In Toyooka City, Hyogo Prefecture, the return to wet-paddy cultivation of rice and other environment-friendly farming initiatives has not only revived the local stork population but also produced a brand of rice with outstanding stickiness and sweetness.

The stork is a migratory bird that breeds in southeastern Siberia and flies south in the winter. It could once be seen in many parts of the country in the winter. Some clusters of storks occasionally stay in a Japanese wintering location, and the Tajima region including Toyooka City in northern Hyogo Prefecture used to be a typical habitat. But the Japanese inhabitable environment for storks worsened in the twentieth century, and in 1971 wild storks became extinct in Tajima, which was their last domestic habitat.

Subsequently, with the aim of bringing storks back into the wild, Toyooka City bred storks provided to the prefecture by Khabarovsk in the former Soviet Union, the sister city of Hyogo Prefecture, and succeeded in breeding them for the first time in 1989. The city began releasing storks into the wild in 2005, and more than 150 field populations exist as of 2019.

The attempt to bring storks back into the wild, which was considered very difficult, was successful in large part due to the constant cooperation of the rice farmers in Tajima. The causes of the storks becoming extinct were a major change in the environment of the rice paddies, a feeding ground, as well as indiscriminate hunting and the cutting down of large numbers of nesting pine trees. In the past, there were many wet rice paddies in Japan, whose soil was always wet. After World War II, however, dry rice paddies became predominant because they made it easier to introduce agricultural machinery and led to a better harvest. However, because dry rice paddies have dry ground except during the rice cultivation season, aquatic creatures such as the frogs and small fishes that storks feed on cannot inhabit them. In addition, the growing use of agricultural chemicals and chemical fertilizers, even in the rice cultivation season, caused almost all the aquatic creatures to disappear.

To create an inhabitable environment for storks, five volunteer farmers launched a farming method that nurtures storks in Toyooka City in 2003. This farming method is characterized by not using agricultural chemicals or by reducing them as much as possible to create an environment that is easy for aquatic creatures to inhabit, and by putting water into rice paddies even in winter after rice cultivation is over.
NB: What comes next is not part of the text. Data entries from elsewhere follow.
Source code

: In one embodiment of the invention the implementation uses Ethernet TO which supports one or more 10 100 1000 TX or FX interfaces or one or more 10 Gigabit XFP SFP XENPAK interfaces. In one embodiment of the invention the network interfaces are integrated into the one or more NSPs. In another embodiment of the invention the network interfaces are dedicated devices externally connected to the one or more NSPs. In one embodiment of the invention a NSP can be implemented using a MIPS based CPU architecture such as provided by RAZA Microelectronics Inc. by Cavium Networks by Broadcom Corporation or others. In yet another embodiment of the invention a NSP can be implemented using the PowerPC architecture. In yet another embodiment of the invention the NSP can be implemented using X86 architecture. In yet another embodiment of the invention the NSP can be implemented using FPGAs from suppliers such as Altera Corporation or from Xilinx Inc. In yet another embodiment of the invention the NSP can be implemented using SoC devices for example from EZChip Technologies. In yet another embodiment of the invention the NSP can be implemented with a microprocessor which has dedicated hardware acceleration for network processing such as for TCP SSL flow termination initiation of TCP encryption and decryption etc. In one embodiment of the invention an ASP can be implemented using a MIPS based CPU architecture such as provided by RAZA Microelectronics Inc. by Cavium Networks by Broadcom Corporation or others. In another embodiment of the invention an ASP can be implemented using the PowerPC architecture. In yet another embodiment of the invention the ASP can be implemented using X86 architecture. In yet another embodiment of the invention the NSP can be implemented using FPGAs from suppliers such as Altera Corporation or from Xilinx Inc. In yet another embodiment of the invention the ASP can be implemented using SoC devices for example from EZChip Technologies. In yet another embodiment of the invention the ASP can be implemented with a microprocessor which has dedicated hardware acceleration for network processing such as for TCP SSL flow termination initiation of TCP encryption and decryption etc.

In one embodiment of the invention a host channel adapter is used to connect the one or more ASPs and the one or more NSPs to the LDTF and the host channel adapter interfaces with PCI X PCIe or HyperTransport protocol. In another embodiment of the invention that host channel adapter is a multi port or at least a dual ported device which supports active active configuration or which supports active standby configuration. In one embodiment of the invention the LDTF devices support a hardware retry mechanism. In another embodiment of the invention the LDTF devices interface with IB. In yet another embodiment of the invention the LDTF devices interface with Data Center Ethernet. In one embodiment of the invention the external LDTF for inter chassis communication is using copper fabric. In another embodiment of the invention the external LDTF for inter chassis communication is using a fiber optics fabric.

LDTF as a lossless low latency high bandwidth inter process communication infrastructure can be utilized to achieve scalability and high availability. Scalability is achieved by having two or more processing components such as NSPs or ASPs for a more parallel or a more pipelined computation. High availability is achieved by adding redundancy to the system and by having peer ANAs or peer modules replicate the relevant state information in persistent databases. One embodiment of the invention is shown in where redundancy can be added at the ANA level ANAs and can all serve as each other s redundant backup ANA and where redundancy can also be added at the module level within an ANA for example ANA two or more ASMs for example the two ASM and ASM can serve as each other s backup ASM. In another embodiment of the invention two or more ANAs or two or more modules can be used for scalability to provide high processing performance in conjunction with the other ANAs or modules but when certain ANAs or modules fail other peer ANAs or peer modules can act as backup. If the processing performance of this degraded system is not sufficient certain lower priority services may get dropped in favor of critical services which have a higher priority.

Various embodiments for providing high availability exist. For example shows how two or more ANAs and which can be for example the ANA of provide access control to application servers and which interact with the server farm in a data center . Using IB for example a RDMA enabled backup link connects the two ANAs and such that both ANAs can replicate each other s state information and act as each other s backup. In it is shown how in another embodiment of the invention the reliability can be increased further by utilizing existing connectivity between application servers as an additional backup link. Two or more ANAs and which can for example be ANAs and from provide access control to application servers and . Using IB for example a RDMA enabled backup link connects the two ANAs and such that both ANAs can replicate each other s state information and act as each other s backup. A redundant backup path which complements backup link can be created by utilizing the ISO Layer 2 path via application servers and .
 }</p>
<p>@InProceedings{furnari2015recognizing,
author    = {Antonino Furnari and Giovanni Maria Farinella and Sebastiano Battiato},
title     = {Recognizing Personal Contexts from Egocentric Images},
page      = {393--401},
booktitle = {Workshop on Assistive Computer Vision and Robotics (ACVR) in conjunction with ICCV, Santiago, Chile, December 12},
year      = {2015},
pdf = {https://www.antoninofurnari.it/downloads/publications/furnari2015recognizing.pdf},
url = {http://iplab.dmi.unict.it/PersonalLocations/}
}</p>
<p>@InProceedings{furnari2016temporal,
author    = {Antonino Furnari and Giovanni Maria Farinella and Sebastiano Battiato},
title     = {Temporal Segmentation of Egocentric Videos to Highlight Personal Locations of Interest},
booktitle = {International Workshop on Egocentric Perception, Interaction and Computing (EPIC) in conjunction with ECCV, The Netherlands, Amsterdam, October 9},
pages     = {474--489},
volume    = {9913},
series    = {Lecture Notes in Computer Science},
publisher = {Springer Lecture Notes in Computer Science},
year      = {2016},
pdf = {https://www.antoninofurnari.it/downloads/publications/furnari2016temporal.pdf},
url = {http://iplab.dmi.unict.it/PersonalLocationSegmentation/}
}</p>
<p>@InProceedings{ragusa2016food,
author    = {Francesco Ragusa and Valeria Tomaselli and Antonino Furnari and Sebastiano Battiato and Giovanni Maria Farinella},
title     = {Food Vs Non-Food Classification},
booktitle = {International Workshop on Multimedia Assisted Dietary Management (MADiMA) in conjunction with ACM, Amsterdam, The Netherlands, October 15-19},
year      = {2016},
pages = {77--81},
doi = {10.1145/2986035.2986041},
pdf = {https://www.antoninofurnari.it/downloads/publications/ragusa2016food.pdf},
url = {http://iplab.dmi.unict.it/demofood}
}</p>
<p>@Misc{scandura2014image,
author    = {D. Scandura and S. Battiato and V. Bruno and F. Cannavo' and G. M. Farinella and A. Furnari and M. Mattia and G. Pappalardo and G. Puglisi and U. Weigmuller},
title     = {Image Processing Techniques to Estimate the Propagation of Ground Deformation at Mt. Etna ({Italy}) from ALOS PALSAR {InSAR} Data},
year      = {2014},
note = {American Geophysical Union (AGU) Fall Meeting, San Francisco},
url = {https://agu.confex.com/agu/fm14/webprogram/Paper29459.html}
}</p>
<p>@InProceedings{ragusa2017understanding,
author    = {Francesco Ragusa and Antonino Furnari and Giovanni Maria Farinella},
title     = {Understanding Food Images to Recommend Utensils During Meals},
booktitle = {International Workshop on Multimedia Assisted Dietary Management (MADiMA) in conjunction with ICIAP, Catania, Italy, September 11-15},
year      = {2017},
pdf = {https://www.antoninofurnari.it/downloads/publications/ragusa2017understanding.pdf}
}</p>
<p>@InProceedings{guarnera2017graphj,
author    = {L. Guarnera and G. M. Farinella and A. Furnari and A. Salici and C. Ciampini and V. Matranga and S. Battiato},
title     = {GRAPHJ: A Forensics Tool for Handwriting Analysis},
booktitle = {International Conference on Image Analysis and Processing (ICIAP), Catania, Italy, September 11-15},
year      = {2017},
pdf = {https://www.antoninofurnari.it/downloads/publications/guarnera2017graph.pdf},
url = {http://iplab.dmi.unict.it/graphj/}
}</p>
Ohara Hiroyuki, Chairman of Tajima Agricultural Cooperative (JA Tajima) Committee for Producing Stork Natural Rice, says, “Most farmers had only experienced the cultivation of rice in dry rice paddies. It was truly starting from scratch to create an inhabitable rice paddy environment for storks and realize tasty rice at the same time.”

But as the farmers went ahead with the farming method that nurtures storks, more aquatic creatures appeared in the rice paddies, and the growth environment for storks returned. JA Tajima named the rice cultivated in this way “Stork Natural Rice” and began selling it. Currently, about 300 farmers in the city cultivate this rice, producing more than 1,500 tons annually.

Stork Natural Rice is so tasty, with outstanding stickiness and sweetness, that it is not only purchased by consumers nationwide but is also exported overseas. JA Tajima invites consumers to events, such as a field trip to rice paddies and a rice-reaping experience program, in an effort to deepen the exchanges between consumers and producers.

“Traditionally, people in Tajima eat a local dish called barazushi, which is a mixture of ingredients, such as fish and vegetables, scattered on sushi rice, meaning that they consume a lot of rice. Stork Natural Rice takes so much time and effort to produce in terms of water management and weeding that its price is relatively high. But we do not want to make the rice special. We hope that it will be rice that local people will enjoy eating every day,” says Ohara. In response to this producer’s wish, Toyooka City uses Stork Natural Rice for lunches at elementary schools in the city.

As the farmers proceeded with the farming method that nurtures storks, ecosystems full of biodiversity returned to Tajima. In this region, farmers using the standard cultivation method also began working on environment-friendly cultivation. In addition, by collaborating with the stockbreeders of Tajima beef, a local specialty, the local rice farmers provide them with the rice straw that remains after harvesting Stork Natural Rice and are given manure from the cattle in exchange. As this shows, an agricultural cycle is being created throughout the Tajima region.

Producers and consumers are joining hands through rice cultivation that nurtures storks and will make continued efforts to pass down a rich food culture to the next generation.